:: SOURCE MATERIAL ::
=== Section Start ===
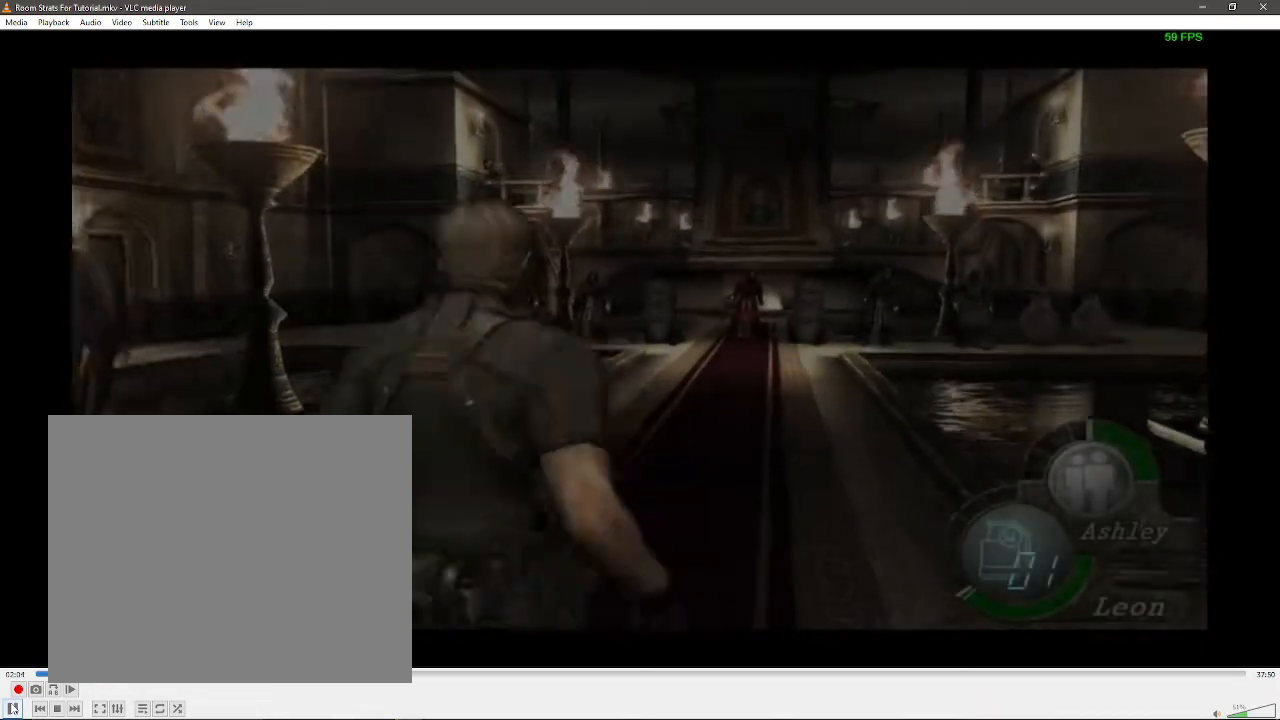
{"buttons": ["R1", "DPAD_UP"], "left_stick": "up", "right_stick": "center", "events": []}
=== Section End ===
=== Section Start ===
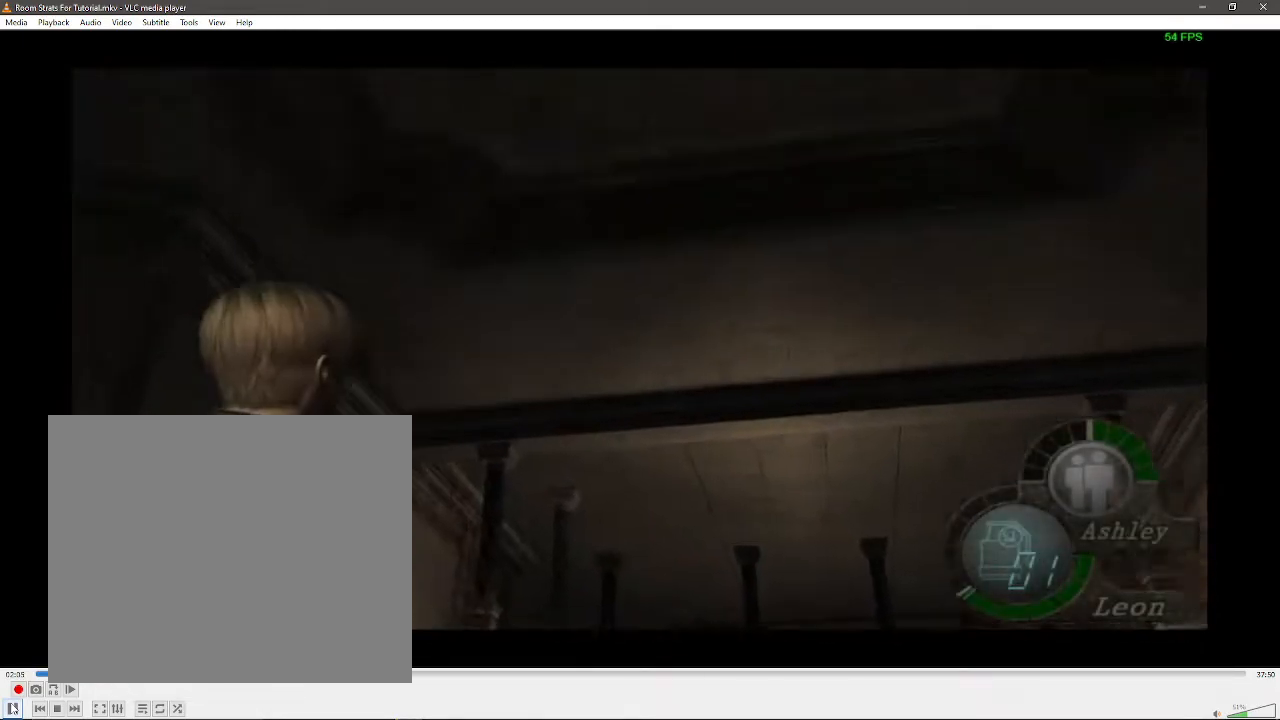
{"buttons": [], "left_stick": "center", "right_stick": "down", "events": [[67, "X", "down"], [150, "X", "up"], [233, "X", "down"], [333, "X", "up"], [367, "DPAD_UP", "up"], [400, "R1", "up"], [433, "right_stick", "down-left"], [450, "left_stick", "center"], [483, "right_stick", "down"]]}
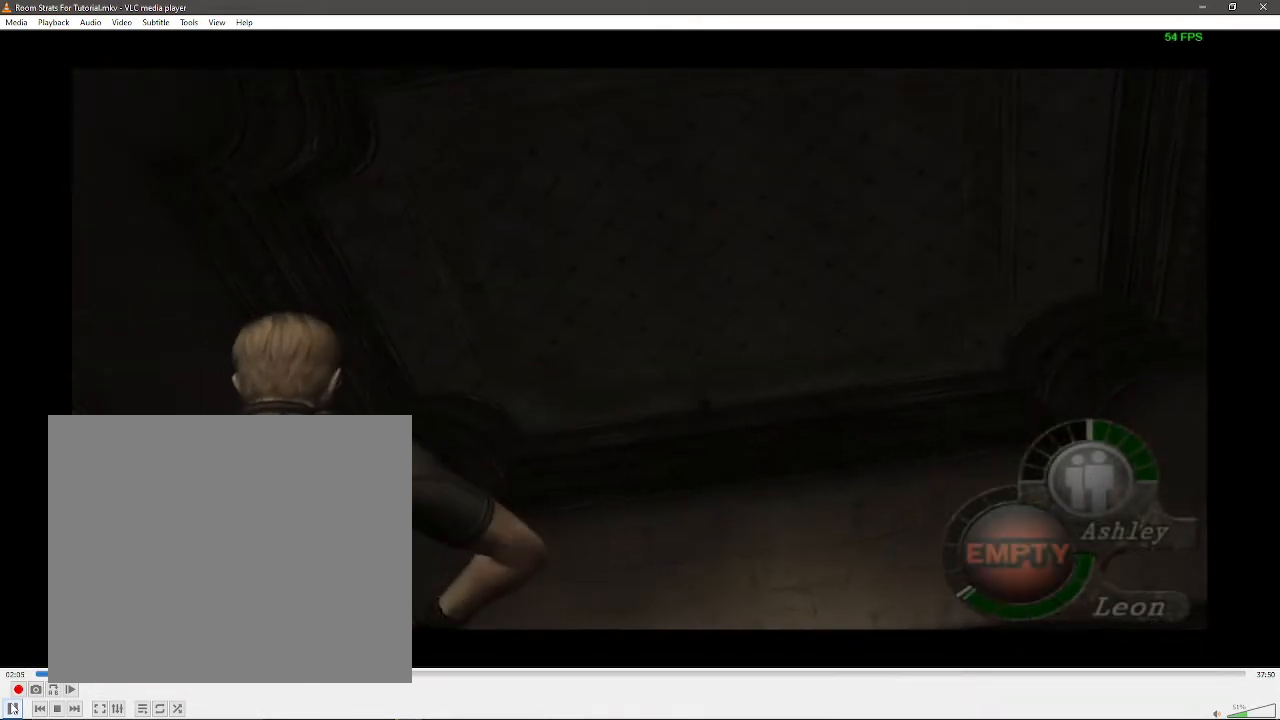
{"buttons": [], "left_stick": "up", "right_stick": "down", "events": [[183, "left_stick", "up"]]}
=== Section End ===
:: ASSIGNMENT ::
Go through the records and copy each line with "center" in it.

:: THE ANSWER ::
{"buttons": ["R1", "DPAD_UP"], "left_stick": "up", "right_stick": "center", "events": []}
{"buttons": [], "left_stick": "center", "right_stick": "down", "events": [[67, "X", "down"], [150, "X", "up"], [233, "X", "down"], [333, "X", "up"], [367, "DPAD_UP", "up"], [400, "R1", "up"], [433, "right_stick", "down-left"], [450, "left_stick", "center"], [483, "right_stick", "down"]]}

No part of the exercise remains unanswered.